Google is expected to release its first real smartwatch very soon – and a well-executed, affordable device may finally be able to kickstart the smartwatch business.

The Elephants in the Room: Apple

It wouldn't be a stretch to say the 2010 iPod Nano was Apple's first smartwatch. The little square touchscreen was designed to be wearable, and third-party manufacturers made watchbands for it. With barely any modification, the iPod could easily become a workout watch, or an all-purpose timepiece.

Thanks to Apple's recent hire of former Burberry CEO Angela Ahrendts, and former Yves-Saint Laurent CEO Paul Deneve, rumors of Apple wearable tech has kicked into high gear.

Of Ahrendts, Apple CEO Tim Cook said: "She shares our values and our focus on innovation, and she places the same strong emphasis as we do on the customer experience."

With a fashion-heavy executive lineup, a trademark on the iWatch name, and rumblings from Apple's supply chain, the rumors are that an Apple smartwatch could hit the market as early as next year.

Will these things actually take off?

Smartwatch market health is partially contingent upon their ability to break out of their niche as a smartphone accessory.

The demand for traditional wristwatches has fluctuated with fashion. In 2006, for example, the sales of men's watches was in decline.  Thanks to a surge in popularity of wrist candy with huge 50mm faces, though, the industry has managed to grow.

But smartwatches aren't just about fashion or simple timekeeping. They're about enhancing our mobile computing experience, or perhaps even becoming the experience.

A primary benefit of smartwatches is that they eliminate the need to pull out our phones as much as we do. If we have an incoming call, message, or appointment alert, we can just glance at our wrists. Unfortunately, this convenience comes at a premium, and these devices often cost as much as the smartphone they're enhancing.

The fact is, smartwatches either have to be standalone devices at standalone prices, or accessories at accessory prices.

Where to invest, even if they don't take off

While they exhibit many similarities to smartphones, smartwatches have special demands that slightly change where investment is wisest.

Because of their small size and need for all-day functionality, smartwatch makers have invested in alternative display technologies, such as e-paper and TFT panels. These might not be as bright as a smartphone screen, but they can be viewed perfectly in bright light situations and do not consume a lot of energy. Curved and flexible displays, meanwhile, are also in demand for their ability to match the contour of the human body.

Smartwatches typically utilize one or more short-range communications protocols to pair them with smartphones such as Bluetooth or RFID. Companies that make small, energy-sipping wireless radios will be in demand.

Bluetooth leader Broadcom (NASDAQ: BRCM) is an obvious choice, but I've personally invested in former Phillips subsidiary NXP Semiconductors (NASDAQ: NXPI) for its work in RFID tech commonly found in EZ-Pass tags.

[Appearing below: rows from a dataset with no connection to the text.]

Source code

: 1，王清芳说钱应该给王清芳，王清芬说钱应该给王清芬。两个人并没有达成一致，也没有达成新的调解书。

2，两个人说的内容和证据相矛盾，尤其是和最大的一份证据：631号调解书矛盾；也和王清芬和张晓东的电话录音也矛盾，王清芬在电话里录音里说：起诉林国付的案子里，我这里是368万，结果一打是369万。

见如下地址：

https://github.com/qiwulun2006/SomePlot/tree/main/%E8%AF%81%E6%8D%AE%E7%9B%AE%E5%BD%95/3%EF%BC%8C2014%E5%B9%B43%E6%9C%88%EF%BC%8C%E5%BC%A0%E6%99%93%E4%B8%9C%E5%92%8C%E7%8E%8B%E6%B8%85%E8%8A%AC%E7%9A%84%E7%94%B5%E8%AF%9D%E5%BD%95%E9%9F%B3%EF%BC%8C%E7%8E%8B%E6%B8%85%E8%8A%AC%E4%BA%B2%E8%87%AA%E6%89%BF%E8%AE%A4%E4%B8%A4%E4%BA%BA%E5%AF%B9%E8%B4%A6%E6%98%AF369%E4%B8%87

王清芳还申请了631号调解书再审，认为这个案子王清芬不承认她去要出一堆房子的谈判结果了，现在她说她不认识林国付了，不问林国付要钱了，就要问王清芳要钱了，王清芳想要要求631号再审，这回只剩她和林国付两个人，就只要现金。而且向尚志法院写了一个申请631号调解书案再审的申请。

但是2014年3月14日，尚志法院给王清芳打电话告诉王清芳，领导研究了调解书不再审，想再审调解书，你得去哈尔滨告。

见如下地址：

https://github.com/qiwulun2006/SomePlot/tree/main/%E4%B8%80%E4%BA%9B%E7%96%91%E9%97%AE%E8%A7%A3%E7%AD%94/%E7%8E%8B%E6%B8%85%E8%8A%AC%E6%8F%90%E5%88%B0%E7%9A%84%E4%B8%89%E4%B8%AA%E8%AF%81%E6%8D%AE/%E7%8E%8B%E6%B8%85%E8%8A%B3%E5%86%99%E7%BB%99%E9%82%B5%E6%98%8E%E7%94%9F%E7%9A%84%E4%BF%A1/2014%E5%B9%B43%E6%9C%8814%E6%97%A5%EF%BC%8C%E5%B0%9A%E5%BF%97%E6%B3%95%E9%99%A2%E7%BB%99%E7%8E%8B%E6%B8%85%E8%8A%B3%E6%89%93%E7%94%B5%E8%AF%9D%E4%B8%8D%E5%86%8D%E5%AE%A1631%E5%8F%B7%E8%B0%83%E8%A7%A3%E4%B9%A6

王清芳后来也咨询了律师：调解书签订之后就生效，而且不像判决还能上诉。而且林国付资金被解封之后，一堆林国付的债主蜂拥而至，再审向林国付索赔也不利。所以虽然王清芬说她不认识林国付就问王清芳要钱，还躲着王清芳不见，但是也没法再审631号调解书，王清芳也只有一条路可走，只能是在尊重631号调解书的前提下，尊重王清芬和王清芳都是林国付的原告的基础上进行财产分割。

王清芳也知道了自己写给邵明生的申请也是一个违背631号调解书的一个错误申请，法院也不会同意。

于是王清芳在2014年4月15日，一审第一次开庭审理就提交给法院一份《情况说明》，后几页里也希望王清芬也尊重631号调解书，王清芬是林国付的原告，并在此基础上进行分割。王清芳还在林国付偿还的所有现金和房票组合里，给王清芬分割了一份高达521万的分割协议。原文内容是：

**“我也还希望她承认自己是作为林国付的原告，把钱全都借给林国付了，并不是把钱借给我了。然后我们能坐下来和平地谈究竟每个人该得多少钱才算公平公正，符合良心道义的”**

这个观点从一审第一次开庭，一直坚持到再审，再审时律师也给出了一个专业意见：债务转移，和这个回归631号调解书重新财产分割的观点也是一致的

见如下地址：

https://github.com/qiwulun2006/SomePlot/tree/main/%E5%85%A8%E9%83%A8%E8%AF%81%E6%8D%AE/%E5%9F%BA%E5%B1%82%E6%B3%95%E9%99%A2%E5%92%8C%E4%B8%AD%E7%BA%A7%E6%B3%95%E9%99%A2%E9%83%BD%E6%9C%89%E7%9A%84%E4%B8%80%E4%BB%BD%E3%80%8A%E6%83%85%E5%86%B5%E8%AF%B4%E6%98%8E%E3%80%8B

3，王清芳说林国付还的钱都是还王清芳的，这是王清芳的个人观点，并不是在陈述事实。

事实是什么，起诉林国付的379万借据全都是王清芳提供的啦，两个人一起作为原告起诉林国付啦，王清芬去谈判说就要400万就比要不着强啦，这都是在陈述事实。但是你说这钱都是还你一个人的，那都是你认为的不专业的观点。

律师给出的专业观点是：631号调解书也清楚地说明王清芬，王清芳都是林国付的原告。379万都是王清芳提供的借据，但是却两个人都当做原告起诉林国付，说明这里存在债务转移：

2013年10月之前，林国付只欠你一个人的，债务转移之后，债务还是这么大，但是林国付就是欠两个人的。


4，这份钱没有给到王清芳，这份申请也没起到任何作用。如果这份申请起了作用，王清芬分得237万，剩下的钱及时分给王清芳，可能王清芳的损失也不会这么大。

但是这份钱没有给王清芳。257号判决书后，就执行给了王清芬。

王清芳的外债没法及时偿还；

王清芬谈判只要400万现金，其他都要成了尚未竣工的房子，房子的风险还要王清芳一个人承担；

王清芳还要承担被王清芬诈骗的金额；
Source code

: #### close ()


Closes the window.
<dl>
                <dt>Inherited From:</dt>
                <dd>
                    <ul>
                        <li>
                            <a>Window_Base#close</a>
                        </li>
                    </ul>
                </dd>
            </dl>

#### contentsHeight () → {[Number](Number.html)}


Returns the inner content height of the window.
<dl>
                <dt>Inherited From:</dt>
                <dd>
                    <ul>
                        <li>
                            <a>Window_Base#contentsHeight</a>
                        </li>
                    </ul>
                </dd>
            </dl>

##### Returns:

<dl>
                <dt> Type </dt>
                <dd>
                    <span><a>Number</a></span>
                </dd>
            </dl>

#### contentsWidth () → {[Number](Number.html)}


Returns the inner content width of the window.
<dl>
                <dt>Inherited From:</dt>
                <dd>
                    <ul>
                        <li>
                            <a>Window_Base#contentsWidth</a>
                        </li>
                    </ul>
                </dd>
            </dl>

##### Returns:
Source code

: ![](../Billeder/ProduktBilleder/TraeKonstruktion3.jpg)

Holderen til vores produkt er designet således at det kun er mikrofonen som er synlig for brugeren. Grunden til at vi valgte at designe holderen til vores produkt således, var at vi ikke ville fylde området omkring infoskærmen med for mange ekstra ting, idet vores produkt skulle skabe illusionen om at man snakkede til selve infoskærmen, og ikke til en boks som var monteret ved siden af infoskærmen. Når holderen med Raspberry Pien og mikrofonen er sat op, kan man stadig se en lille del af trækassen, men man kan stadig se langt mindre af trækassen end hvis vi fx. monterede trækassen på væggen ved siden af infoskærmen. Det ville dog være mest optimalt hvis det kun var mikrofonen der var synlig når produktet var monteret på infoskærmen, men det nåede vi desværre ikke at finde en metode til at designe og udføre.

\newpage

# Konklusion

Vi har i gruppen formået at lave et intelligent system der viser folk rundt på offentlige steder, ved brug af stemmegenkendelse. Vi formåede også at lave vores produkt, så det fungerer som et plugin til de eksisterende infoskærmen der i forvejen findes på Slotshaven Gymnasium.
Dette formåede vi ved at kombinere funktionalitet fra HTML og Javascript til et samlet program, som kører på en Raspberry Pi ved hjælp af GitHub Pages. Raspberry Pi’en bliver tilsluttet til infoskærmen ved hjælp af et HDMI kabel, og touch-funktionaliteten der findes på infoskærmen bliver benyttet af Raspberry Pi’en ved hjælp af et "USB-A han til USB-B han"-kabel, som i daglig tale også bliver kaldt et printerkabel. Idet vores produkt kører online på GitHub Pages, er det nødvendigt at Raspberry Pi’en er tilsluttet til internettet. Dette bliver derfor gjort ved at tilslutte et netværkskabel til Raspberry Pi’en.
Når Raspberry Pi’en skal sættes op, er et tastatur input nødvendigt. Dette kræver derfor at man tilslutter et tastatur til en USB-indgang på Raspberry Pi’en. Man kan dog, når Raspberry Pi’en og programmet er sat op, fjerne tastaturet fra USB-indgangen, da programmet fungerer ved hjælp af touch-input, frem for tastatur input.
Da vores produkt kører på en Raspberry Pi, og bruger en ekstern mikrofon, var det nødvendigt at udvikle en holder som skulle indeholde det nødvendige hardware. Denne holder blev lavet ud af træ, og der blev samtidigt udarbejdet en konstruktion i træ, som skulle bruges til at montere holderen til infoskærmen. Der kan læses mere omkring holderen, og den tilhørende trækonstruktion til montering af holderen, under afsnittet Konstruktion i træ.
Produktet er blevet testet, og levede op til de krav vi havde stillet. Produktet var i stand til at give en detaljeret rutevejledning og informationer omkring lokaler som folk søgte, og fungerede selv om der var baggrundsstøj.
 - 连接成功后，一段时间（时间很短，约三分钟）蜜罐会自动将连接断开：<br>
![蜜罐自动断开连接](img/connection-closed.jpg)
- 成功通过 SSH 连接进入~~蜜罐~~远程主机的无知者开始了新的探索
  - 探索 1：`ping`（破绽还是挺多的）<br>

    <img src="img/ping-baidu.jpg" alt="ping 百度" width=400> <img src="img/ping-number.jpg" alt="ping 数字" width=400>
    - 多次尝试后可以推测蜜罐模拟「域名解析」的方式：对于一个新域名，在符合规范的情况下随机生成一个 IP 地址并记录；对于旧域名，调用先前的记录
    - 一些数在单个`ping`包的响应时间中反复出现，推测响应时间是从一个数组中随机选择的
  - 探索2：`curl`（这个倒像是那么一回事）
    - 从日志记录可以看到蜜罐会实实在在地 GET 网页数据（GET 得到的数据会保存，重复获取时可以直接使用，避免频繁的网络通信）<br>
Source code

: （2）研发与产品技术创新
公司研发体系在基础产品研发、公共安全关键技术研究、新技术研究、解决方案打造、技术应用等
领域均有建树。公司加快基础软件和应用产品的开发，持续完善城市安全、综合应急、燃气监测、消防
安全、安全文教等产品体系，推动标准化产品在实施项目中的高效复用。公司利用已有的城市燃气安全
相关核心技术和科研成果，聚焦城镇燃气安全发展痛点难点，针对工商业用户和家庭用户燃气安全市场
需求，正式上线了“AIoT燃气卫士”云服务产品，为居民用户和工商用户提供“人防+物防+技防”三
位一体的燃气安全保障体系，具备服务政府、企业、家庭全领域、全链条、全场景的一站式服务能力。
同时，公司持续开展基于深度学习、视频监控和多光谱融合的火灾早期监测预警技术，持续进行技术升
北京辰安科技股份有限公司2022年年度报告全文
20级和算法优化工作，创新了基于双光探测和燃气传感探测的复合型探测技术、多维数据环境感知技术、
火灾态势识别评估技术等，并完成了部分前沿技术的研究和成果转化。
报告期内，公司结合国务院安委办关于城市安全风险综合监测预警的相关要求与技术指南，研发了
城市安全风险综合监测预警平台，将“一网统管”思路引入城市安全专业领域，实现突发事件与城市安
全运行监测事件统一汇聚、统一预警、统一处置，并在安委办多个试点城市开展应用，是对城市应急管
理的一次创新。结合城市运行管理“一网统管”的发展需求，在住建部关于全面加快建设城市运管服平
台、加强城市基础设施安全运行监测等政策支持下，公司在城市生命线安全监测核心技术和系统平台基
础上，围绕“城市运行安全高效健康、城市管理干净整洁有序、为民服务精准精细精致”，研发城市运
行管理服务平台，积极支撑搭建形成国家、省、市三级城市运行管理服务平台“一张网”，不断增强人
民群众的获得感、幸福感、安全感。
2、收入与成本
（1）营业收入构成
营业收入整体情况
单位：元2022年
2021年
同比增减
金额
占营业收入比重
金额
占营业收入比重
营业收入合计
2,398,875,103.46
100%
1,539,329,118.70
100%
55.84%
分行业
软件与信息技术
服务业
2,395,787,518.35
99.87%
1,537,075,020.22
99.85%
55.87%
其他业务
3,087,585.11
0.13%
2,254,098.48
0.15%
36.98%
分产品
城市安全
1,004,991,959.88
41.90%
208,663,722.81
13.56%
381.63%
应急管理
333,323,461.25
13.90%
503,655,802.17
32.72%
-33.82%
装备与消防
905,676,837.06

A primary area of difference between watch and phone is in the sensor department. Smartphones all utilize image sensors for their cameras and velocity sensors for screen orientation, but outside of the latest trend of fingerprint scanners, few smartphones contain biometric sensors.

Because of their place against the skin, smartwatches could be used to track heartrate, body temperature, or other electrical impulses. The Nike Fuelband, Fitbit Force, and Jawbone Up all utilize biometric sensors already.

This is one of the big areas that warrants a second look, and industry groups like the FIDO alliance are pushing for biometric authentication to become standards above and beyond password verification.

Even if the smartwatch craze doesn't materialize, these are the areas where innovation is already being driven.